While you're out and about this Spring enjoying the less freezing cold temperatures stop by the Burchfield Penney Art Center at SUNY Buffalo State and check out The Scrutiny of Objects: Sculptures By Robert A. Booth.  The press release, found at www.burchfieldpenney.org, gives you a context for the art...

"In 1914 the artist Marcel Duchamp began using what appeared to be ordinary manufactured objects to create sculpture. These “readymade” works elevated ordinary objects to the dignity of art. Around the same time the First World War brought new developments in the art of camouflage. Razzle Dazzle techniques were used to confuse attackers in battles at sea.
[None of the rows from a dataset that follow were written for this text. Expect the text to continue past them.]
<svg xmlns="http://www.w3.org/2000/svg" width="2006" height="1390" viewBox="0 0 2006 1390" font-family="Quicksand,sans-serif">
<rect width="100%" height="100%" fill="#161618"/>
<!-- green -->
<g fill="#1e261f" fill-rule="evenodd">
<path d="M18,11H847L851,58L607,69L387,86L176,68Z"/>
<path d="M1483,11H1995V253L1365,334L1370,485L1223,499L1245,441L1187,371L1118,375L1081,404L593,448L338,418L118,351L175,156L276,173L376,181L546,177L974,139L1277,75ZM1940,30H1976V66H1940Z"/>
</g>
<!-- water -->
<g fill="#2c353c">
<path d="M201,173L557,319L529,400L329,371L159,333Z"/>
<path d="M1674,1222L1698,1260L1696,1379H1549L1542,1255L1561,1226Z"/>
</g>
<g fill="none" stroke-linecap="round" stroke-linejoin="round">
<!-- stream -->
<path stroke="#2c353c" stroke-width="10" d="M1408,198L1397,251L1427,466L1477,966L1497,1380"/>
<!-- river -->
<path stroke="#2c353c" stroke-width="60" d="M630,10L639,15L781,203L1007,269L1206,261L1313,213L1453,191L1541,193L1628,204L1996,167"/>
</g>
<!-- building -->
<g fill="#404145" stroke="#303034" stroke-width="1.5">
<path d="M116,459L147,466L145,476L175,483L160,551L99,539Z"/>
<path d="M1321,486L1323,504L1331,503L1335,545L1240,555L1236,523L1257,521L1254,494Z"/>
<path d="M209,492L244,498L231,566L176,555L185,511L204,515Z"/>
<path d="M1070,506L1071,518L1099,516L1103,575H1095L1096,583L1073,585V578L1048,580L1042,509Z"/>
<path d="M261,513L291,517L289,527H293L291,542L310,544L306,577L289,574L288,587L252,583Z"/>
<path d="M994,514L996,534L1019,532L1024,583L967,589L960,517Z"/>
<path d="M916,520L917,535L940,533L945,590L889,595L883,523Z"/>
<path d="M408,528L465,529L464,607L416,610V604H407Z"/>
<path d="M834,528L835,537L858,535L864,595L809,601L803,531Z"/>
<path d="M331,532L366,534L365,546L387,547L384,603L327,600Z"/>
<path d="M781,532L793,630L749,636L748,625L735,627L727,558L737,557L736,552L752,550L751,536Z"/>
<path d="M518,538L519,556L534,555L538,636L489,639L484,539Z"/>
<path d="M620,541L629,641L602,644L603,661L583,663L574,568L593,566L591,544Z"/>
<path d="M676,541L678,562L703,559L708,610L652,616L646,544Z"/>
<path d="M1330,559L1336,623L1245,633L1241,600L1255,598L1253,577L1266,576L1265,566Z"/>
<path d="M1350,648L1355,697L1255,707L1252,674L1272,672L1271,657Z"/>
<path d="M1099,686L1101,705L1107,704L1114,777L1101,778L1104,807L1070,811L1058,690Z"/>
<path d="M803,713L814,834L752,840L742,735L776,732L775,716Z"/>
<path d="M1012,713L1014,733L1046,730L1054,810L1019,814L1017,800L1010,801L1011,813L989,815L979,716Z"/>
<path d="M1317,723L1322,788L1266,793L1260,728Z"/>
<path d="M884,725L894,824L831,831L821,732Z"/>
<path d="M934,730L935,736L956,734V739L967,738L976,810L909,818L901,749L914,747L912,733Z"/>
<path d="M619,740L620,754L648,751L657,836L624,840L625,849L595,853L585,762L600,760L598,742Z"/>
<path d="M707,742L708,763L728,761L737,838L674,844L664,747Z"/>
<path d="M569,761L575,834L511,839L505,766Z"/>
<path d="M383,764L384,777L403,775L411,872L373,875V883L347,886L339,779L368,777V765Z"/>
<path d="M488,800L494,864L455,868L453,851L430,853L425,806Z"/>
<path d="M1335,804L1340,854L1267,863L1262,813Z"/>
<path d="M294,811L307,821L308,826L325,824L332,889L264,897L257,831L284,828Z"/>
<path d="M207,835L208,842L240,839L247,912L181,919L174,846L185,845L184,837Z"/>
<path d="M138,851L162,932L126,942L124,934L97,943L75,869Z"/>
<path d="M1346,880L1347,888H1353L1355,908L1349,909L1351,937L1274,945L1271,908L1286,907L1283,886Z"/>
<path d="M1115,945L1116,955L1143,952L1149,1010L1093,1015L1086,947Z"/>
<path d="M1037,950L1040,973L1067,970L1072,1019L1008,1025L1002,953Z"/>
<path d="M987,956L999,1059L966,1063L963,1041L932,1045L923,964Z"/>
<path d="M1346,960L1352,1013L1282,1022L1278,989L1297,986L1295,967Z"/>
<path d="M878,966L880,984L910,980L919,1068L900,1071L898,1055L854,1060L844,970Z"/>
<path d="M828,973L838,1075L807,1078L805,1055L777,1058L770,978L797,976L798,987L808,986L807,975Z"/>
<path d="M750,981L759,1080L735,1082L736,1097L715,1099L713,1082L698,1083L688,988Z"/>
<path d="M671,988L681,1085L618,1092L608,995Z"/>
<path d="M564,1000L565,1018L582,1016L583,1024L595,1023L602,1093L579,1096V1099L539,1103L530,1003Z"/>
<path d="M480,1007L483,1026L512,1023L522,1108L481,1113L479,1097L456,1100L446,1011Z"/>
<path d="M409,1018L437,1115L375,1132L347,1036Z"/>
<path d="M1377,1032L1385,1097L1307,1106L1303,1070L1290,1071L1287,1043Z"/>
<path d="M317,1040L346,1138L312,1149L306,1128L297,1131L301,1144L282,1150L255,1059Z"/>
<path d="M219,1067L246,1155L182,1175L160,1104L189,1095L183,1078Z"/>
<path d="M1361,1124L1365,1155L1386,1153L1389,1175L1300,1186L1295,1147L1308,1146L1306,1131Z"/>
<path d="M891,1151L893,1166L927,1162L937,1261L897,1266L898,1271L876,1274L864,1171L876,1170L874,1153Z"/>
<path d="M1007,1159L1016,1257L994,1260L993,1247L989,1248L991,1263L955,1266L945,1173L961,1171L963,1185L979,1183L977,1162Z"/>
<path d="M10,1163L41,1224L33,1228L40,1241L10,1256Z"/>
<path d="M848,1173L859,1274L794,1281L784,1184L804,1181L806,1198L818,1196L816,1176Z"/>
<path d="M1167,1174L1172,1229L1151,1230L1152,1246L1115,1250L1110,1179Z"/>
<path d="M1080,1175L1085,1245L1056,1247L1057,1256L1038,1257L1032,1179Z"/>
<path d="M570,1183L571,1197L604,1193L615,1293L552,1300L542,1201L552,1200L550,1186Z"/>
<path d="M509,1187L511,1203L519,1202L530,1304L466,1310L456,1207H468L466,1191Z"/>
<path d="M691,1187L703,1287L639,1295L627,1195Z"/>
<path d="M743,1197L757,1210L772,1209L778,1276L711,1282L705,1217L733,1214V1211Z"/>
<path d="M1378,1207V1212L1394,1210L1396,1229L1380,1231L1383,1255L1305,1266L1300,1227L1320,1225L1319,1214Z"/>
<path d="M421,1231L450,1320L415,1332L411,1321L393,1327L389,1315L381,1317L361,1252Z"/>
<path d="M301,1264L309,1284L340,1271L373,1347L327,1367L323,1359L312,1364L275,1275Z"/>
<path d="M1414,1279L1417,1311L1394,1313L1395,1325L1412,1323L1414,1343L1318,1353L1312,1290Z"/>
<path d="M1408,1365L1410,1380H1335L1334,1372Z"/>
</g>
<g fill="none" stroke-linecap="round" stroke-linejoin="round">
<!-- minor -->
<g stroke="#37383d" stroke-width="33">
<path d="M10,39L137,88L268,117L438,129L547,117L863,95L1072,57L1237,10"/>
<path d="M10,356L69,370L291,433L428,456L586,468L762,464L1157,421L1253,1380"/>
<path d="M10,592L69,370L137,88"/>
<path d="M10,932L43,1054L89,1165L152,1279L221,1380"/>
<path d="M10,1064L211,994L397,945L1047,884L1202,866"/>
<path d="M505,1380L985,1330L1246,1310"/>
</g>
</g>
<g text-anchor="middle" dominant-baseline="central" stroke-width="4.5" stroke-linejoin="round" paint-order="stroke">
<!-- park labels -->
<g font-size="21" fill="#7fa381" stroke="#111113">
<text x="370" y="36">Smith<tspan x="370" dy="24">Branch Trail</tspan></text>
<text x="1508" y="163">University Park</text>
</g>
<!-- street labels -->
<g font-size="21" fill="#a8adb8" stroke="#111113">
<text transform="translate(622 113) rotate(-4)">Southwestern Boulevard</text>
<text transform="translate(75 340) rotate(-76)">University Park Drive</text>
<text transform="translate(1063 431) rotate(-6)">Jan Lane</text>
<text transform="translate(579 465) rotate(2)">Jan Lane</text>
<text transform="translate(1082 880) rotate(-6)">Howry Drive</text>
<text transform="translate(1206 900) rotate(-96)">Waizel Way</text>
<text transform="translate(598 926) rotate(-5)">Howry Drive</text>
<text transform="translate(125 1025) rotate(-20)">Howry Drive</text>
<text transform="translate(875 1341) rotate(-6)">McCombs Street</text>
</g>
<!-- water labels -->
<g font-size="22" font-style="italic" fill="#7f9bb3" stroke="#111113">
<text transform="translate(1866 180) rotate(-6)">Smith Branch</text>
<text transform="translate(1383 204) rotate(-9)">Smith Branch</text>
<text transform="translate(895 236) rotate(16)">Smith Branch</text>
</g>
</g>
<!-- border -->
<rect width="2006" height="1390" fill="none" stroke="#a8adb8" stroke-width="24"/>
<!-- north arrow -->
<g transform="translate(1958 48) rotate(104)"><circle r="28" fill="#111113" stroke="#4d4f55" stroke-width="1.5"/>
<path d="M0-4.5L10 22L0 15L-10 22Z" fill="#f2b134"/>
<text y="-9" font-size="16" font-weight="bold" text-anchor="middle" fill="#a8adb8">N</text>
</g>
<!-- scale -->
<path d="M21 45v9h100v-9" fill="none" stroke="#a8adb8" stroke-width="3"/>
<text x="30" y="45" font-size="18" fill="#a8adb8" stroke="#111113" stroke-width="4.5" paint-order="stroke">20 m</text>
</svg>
On land, artists painted their own designs onto cannons and embattlements to hide them from enemy attack.  A century later, sculptor Robert Booth uses some if these same techniques to transform everyday objects into works of art."
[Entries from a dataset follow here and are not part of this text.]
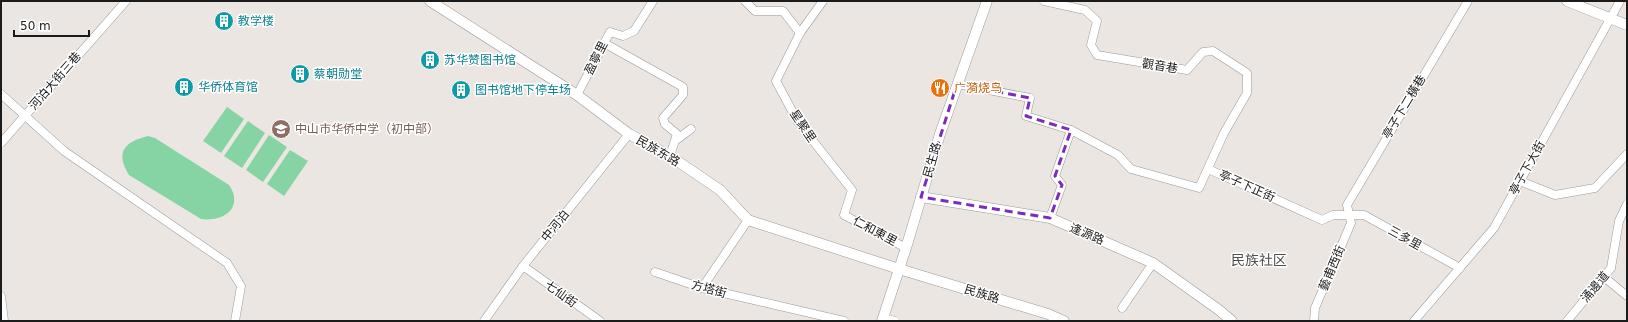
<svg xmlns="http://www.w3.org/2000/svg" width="1628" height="322" font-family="'DejaVu Sans','Noto Sans SC',sans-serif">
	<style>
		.pitch { fill: #86d4a3 }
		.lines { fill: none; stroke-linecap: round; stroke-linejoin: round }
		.minor-casing { stroke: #989898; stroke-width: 9 }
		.tertiary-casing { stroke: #989898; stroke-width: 11 }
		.minor { stroke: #fff; stroke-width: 8 }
		.tertiary { stroke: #fff; stroke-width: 10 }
		.marked { fill: none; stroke: #7b2cbf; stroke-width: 3; stroke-dasharray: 8 5; stroke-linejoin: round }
		.labels { text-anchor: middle; stroke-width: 3; stroke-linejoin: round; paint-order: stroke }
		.culture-label { font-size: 12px; fill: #0d838f; stroke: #fff; text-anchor: start }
		.street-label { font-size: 12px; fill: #1b1b1b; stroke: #fff }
		.food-label { font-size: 12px; fill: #c56008; stroke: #fff; text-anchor: start }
		.education-label { font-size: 12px; fill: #785e54; stroke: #fff; text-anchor: start }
		.quarter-label { font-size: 14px; fill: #4e4e4e; stroke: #fff }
	</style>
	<rect width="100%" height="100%" fill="#ece6e2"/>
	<!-- pitch -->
	<g class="pitch">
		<path d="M 227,107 L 244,119 L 221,153 L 203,141 Z"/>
		<path d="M 248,121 L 265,133 L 242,168 L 224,156 Z"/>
		<path d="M 269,135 L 287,147 L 263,182 L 246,170 Z"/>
		<path d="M 148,136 L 155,138 L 229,185 C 231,188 234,193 234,197 C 236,216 215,221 201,219 L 129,175 C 115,152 124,142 148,136 Z"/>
		<path d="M 290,150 L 308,161 L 284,196 L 267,184 Z"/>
	</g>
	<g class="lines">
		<!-- minor casing -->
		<g class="minor-casing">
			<g id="minor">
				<path d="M 745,1 L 755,11 L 783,11 L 800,33"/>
				<path d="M 823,1 L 800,33 L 776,81 L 798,122 L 852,190 L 844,215 L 906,248"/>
				<path d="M 604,43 L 683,87 L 683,95 L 663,118 L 665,124 L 677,134 L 670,156"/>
				<path d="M 957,84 L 1030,98 L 1026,116 L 1071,130 L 1118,155 L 1131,169 L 1199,188 L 1224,133 L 1247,93 L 1247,73 L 1213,51 L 1203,52 L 1187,70 L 1097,55 L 1091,45 L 1097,21 L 1085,10 L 1044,1"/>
				<path d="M 1,94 L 64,151 L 227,263 L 241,286 L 235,321"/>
				<path d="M 577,95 L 610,32 L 623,36 L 634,31 L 653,1"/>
				<path d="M 676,140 L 691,129"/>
				<path d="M 1,143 L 126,1"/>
				<path d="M 1208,169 L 1322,220 L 1333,215 L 1364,215 L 1460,268"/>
				<path d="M 1520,181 L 1555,195 L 1595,188 L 1627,154"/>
				<path d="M 1050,218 L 1062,185 L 1055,176 L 1071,130"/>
				<path d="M 523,266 L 600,321"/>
				<path d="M 655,272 L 702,288 L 844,321"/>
				<path d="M 1604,277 L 1627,296"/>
				<path d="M 702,288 L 748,220"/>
				<path d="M 1,296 L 4,321"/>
				<path d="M 1122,308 L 1153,263"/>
				<path d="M 883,318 L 895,321"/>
				<path d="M 484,321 L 523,266 L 629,134"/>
				<path d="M 1314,321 L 1315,308 L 1351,223 L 1347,205 L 1468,1"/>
				<path d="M 1414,321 L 1494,228 L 1620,1"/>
				<path d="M 1567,321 L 1611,268 L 1619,221 L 1627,204"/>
			</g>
		</g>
		<!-- tertiary casing -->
		<g class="tertiary-casing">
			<g id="tertiary">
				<path d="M 430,1 L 577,95 L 629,134 L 670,156 L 720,190 L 748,220 L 899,269 L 1048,314 L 1064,321"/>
				<path d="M 1567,1 L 1627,25"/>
				<path d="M 921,197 L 1050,218 L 1153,263 L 1219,310 L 1232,321"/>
				<path d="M 882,321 L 906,248 L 940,134 L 987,1"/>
			</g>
		</g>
		<!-- minor -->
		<use href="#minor" class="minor"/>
		<!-- tertiary -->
		<use href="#tertiary" class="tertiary"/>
	</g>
	<!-- marked area -->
	<path class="marked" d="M 957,84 L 1030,98 L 1026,116 L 1071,130 L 1055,176 L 1062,185 L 1050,218 L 921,197 Z"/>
	<!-- icons -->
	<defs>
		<g id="building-disc" transform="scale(1)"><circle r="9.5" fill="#0f9aa8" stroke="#fff"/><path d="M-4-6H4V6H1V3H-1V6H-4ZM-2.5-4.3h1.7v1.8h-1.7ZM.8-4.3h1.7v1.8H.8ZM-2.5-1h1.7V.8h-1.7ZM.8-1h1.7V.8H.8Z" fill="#fff"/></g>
		<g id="restaurant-disc" transform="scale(1)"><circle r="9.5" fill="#e8710a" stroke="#fff"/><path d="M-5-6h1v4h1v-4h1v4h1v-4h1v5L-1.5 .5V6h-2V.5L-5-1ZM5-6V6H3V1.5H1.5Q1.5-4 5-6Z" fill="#fff"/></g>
		<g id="school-disc" transform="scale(1)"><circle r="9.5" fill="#8d6e63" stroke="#fff"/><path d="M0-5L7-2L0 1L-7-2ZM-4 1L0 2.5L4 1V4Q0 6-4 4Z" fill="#fff"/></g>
	</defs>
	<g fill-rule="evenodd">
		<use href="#building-disc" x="224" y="21"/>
		<use href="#building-disc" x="430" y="60"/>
		<use href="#building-disc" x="300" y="74"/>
		<use href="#building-disc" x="184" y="87"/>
		<use href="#restaurant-disc" x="940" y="88"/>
		<use href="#building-disc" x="461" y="90"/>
		<use href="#school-disc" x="281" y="129"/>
	</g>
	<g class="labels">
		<!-- culture labels -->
		<g class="culture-label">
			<text x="238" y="25">教学楼</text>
			<text x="444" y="64">苏华赞图书馆</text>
			<text x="314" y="78">蔡朝勋堂</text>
			<text x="198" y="91">华侨体育馆</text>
			<text x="475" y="94">图书馆地下停车场</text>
		</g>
		<!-- street labels -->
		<g class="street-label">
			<text transform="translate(596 58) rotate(-63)" y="4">盈寧里</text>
			<text transform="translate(1160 66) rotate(9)" y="4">觀音巷</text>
			<text transform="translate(55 81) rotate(-49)" y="4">河泊大街三巷</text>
			<text transform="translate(1404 107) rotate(-59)" y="4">亭子下二橫巷</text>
			<text transform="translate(803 126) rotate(56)" y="4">星聚里</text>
			<text transform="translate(658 151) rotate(30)" y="4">民族东路</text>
			<text transform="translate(932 160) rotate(-74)" y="4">民生路</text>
			<text transform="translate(1527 168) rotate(-61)" y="4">亭子下大街</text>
			<text transform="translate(1247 186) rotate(24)" y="4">亭子下正街</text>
			<text transform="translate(555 226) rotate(-51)" y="4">中河泊</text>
			<text transform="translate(875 231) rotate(28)" y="4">仁和東里</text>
			<text transform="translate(1087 234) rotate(23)" y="4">逢源路</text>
			<text transform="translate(1405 238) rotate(29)" y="4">三多里</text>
			<text transform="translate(1332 268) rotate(-67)" y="4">藝甫西街</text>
			<text transform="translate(1595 287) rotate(-50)" y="4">涌邊道</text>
			<text transform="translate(709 289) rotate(15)" y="4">方塔街</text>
			<text transform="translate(561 294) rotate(36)" y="4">七仙街</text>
			<text transform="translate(982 294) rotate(17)" y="4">民族路</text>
		</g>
		<!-- food labels -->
		<g class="food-label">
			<text x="954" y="92">广漪烧鸟</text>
		</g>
		<!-- education labels -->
		<g class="education-label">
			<text x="295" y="133">中山市华侨中学（初中部）</text>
		</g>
		<!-- quarter labels -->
		<g class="quarter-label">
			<text x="1259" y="265">民族社区</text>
		</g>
	</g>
	<!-- border -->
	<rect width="1628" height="322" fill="none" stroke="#1b1b1b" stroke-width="4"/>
	<!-- scale -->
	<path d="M14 30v6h75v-6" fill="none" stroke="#1b1b1b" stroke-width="2"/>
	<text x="20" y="30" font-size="12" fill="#1b1b1b" stroke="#ffffff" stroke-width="3" paint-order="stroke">50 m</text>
</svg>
The exhibition is on view in the Sylvia L. Rosen Gallery on the second floor from March 13 to August 30, 2015.  My gut reaction was: "damn, I got to step up my game!" (I'm a painter and sculptor too).  First off, the space is beautiful... it's a tad small but it has a skylight in the center of the room and a balcony overlooking the main gallery on the first floor.  The work, like the space, is clean, contemplative, and fresh.  Compared to Booth's figurative sculptures of the recent past, this new work is simpler and minimal.  His figurative works, are provocative and packed with allegory.  They are imbued with pathos and humor and assert a handmade aesthetic.  His new works on the other hand, have more of a conceptual slant and relish in the simple pleasure of shapes, forms, and contours of everyday objects.  These works are tediously mummified in small strips of masking tape transforming the utilitarian objects into sacred works of art, or as the press release implies, camouflaging them as a strategy to disable our automatic categorization of these objects in terms of their use. I also find interesting how each piece is mounted to painted rectangles on the wall, or in the case of "Canoe (Float)" and "Lawnmower (Cut)" framed by pieces of tape on the floor.  Perhaps this is another tactic to distance our familiarity with these objects; by framing something the thing becomes elevated to high art. 

The sculpture with the most impact in the show is "Canoe (Float)".  It's both cute and terrifying.  By Booth cutting polka dot shaped holes throughout the entire surface of the canoe and suspending it from the ceiling to give it an appearance of being afloat the viewer is thrust down upon a razor thin divide between the utilitarian and the aesthetic.  The viewer is stimulated by the contrast of what we see with our eyes and what we see with our brain; or more specifically between the way it hovers there in mid air with beams of light pouring out each perfectly round circle dazzling the floor beneath it and the thought of being in that canoe on a lake sinking fast.